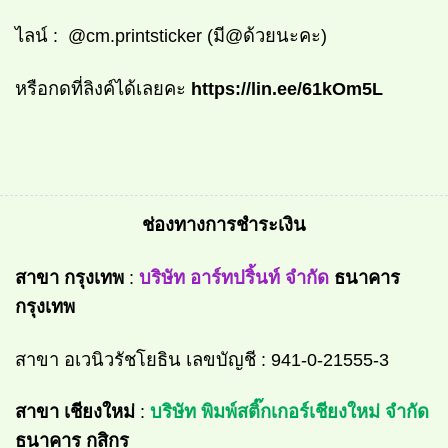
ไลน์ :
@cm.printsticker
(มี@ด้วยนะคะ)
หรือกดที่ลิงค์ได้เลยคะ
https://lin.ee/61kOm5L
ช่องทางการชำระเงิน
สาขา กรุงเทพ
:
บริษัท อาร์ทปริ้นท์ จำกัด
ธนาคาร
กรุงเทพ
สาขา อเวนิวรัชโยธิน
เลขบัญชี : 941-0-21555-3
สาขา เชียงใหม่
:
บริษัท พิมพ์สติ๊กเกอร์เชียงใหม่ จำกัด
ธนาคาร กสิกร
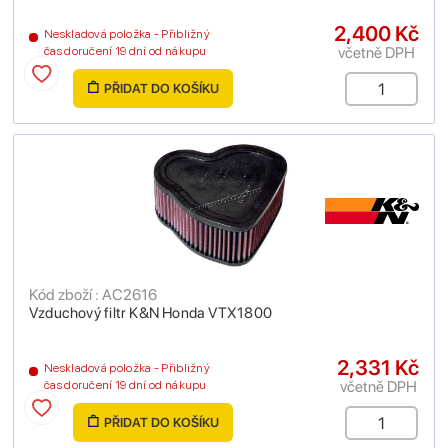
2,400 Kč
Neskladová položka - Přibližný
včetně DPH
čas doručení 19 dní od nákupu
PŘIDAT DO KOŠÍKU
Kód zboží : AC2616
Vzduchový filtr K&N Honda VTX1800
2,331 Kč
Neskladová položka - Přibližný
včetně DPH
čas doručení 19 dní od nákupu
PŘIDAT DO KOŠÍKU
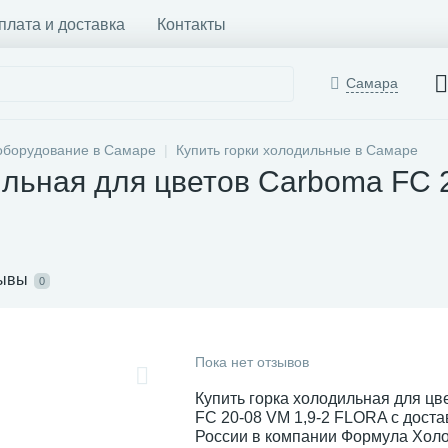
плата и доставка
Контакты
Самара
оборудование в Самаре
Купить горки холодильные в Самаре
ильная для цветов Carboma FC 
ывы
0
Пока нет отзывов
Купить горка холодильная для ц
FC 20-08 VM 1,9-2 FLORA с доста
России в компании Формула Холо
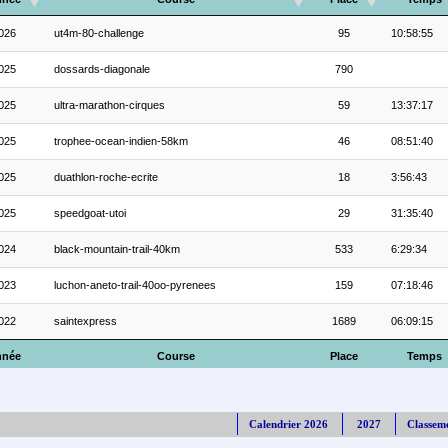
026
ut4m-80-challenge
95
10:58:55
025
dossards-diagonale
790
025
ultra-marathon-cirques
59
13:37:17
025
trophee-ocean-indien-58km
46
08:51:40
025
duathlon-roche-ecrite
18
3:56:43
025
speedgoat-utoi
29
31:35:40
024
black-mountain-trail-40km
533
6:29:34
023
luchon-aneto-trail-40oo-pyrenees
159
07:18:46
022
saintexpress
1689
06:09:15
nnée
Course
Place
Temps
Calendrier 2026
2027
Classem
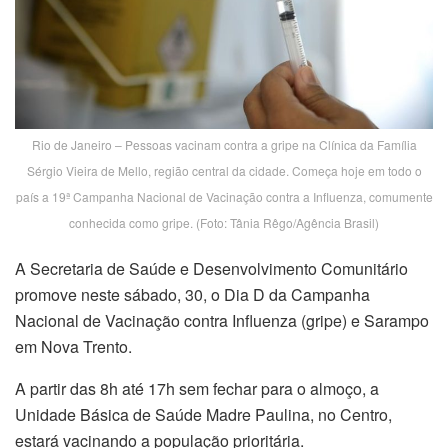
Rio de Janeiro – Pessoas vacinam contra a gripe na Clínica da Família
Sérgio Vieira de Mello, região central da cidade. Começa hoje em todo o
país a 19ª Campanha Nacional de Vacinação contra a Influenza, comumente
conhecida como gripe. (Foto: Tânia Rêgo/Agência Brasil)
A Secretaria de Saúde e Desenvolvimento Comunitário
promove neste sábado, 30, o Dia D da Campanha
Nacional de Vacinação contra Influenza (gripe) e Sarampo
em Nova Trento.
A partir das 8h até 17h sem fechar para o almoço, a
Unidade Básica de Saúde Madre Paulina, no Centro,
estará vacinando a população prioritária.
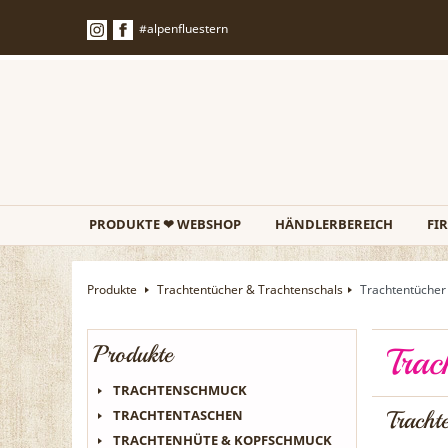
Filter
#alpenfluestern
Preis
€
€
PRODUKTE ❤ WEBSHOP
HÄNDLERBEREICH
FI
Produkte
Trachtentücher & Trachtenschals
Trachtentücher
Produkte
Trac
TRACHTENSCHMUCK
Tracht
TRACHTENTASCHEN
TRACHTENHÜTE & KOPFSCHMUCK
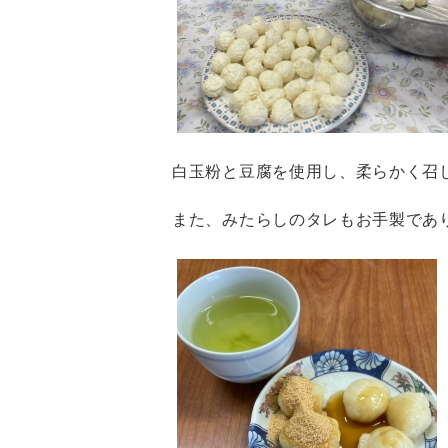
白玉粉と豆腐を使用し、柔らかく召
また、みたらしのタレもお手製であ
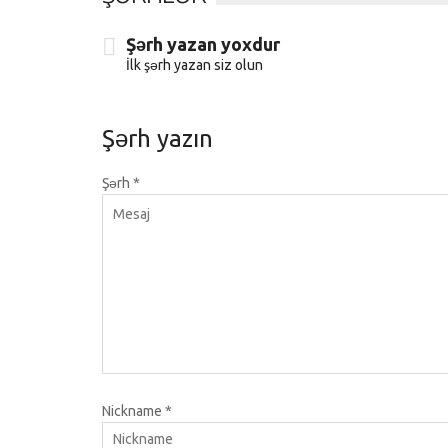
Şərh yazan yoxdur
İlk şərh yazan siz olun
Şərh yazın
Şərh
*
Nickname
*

(TASK DIRECTIONS): Treating the line with "Пока нет отзывов" as the last line to include, retype the records exactly from their first line, excluding pictures.

(PROBLEM SOLUTION):
ไลน์ :
@cm.printsticker
(มี@ด้วยนะคะ)
หรือกดที่ลิงค์ได้เลยคะ
https://lin.ee/61kOm5L
ช่องทางการชำระเงิน
สาขา กรุงเทพ
:
บริษัท อาร์ทปริ้นท์ จำกัด
ธนาคาร
กรุงเทพ
สาขา อเวนิวรัชโยธิน
เลขบัญชี : 941-0-21555-3
สาขา เชียงใหม่
:
บริษัท พิมพ์สติ๊กเกอร์เชียงใหม่ จำกัด
ธนาคาร กสิกร
2,400 Kč
Neskladová položka - Přibližný
včetně DPH
čas doručení 19 dní od nákupu
PŘIDAT DO KOŠÍKU
Kód zboží : AC2616
Vzduchový filtr K&N Honda VTX1800
2,331 Kč
Neskladová položka - Přibližný
včetně DPH
čas doručení 19 dní od nákupu
PŘIDAT DO KOŠÍKU
плата и доставка
Контакты
Самара
оборудование в Самаре
Купить горки холодильные в Самаре
ильная для цветов Carboma FC 
ывы
0
Пока нет отзывов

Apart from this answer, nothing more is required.